**Activity**
Pick every line from the data that holds the word "lines".

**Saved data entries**
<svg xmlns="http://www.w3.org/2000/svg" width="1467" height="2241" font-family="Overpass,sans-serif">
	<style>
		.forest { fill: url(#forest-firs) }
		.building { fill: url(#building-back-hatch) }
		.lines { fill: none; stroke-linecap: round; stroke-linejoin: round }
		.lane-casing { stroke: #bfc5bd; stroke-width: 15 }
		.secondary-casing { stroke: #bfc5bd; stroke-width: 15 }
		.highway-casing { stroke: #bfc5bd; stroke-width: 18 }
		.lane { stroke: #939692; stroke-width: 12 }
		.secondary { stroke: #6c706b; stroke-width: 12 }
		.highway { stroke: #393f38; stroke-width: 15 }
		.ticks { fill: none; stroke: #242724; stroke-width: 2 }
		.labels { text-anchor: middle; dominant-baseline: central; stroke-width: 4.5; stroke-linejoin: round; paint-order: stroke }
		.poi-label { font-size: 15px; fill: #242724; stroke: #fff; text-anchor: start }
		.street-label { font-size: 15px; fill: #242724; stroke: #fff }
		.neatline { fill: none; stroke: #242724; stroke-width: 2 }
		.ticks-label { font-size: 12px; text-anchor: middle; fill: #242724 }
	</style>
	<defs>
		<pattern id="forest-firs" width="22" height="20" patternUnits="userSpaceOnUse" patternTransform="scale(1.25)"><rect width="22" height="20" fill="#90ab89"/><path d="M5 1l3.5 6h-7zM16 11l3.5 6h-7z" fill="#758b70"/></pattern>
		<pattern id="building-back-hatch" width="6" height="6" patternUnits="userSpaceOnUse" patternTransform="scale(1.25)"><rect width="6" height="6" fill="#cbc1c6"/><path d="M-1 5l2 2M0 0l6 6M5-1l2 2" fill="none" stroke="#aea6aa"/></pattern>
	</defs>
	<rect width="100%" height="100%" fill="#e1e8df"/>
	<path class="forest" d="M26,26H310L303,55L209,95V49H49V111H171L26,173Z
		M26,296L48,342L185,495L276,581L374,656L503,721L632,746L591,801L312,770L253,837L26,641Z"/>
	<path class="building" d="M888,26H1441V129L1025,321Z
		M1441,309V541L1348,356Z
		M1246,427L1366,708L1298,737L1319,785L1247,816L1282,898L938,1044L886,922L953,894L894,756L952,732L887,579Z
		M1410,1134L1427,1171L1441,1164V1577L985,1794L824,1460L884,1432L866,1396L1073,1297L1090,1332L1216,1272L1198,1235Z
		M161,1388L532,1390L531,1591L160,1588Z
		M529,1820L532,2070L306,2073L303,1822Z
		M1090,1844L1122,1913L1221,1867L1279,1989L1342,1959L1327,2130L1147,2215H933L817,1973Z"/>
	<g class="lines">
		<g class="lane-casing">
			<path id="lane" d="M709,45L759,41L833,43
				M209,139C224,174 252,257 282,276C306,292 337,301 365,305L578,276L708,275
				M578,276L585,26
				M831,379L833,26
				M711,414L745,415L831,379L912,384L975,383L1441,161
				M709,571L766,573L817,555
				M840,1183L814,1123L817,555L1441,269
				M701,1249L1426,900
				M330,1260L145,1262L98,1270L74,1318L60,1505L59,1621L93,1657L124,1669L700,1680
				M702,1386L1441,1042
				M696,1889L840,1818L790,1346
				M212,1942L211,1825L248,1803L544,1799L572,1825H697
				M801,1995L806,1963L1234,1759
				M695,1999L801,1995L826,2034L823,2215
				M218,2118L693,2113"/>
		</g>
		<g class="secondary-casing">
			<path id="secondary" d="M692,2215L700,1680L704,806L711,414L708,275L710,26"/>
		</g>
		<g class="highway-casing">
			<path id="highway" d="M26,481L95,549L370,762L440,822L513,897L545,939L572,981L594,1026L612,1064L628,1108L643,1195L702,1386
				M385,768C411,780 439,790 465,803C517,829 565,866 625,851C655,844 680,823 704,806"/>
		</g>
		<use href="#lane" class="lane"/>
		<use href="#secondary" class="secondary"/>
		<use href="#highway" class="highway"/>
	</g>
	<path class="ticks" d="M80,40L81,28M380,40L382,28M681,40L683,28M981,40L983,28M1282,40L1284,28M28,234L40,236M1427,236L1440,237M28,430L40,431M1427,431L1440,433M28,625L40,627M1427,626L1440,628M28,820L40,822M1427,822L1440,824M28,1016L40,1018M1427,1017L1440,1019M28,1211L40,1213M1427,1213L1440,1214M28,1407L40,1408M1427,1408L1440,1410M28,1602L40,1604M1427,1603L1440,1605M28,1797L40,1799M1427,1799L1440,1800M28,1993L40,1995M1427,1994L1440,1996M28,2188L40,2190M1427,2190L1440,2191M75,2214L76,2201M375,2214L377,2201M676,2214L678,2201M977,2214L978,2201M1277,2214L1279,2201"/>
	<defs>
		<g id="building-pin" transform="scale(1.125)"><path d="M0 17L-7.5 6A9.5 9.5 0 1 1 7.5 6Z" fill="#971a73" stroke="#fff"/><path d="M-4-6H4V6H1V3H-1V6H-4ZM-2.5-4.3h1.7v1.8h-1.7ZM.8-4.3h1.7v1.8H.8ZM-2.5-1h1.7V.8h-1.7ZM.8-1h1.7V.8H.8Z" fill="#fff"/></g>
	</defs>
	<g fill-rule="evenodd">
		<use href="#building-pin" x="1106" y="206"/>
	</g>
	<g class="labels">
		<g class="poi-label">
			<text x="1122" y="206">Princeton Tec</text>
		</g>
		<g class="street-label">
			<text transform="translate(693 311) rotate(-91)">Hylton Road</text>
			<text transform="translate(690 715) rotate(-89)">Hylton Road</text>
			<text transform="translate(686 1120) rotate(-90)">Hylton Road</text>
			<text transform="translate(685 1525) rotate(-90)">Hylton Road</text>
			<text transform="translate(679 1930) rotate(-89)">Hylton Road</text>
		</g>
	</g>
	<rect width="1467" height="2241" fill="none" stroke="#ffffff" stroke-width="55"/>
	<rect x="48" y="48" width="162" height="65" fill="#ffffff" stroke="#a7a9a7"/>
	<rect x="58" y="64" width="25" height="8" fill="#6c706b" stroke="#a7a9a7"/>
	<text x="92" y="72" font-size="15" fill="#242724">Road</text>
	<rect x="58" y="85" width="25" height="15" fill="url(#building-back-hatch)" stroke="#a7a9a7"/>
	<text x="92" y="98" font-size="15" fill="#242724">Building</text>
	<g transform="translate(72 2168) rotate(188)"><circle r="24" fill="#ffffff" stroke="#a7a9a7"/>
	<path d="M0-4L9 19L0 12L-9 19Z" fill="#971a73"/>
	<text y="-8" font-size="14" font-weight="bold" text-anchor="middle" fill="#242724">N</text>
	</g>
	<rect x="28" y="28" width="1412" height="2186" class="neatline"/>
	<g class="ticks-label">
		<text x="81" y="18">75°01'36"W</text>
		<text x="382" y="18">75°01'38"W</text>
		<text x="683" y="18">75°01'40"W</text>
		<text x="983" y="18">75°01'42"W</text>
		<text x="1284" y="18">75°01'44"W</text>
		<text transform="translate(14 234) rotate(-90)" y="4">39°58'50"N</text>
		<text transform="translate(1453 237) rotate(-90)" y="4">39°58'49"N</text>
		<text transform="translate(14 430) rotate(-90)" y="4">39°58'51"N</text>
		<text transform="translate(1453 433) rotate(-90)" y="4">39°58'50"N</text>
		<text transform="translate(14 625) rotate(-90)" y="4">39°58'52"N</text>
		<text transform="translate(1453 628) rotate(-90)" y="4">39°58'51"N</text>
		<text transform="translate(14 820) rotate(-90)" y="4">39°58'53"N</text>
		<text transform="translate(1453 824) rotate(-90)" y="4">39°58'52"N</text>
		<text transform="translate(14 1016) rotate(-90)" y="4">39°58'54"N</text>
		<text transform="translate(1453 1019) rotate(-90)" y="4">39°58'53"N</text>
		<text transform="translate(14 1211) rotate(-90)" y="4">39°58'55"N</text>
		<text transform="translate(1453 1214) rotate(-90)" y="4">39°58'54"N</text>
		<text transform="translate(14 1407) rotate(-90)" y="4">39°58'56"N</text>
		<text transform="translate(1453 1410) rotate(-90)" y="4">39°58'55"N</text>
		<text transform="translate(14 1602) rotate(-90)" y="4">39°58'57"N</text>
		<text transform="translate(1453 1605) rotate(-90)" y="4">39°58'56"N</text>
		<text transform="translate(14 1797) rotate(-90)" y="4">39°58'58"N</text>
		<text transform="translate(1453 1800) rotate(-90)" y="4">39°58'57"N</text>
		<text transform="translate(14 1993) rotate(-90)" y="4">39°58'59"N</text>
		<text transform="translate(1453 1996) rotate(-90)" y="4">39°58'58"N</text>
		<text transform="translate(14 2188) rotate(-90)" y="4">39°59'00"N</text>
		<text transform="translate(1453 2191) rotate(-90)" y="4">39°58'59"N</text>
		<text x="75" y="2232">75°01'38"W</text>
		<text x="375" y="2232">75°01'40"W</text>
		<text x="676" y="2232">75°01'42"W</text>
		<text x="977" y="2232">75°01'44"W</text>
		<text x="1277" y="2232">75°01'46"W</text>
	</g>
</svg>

**Solution**
		.lines { fill: none; stroke-linecap: round; stroke-linejoin: round }
	<g class="lines">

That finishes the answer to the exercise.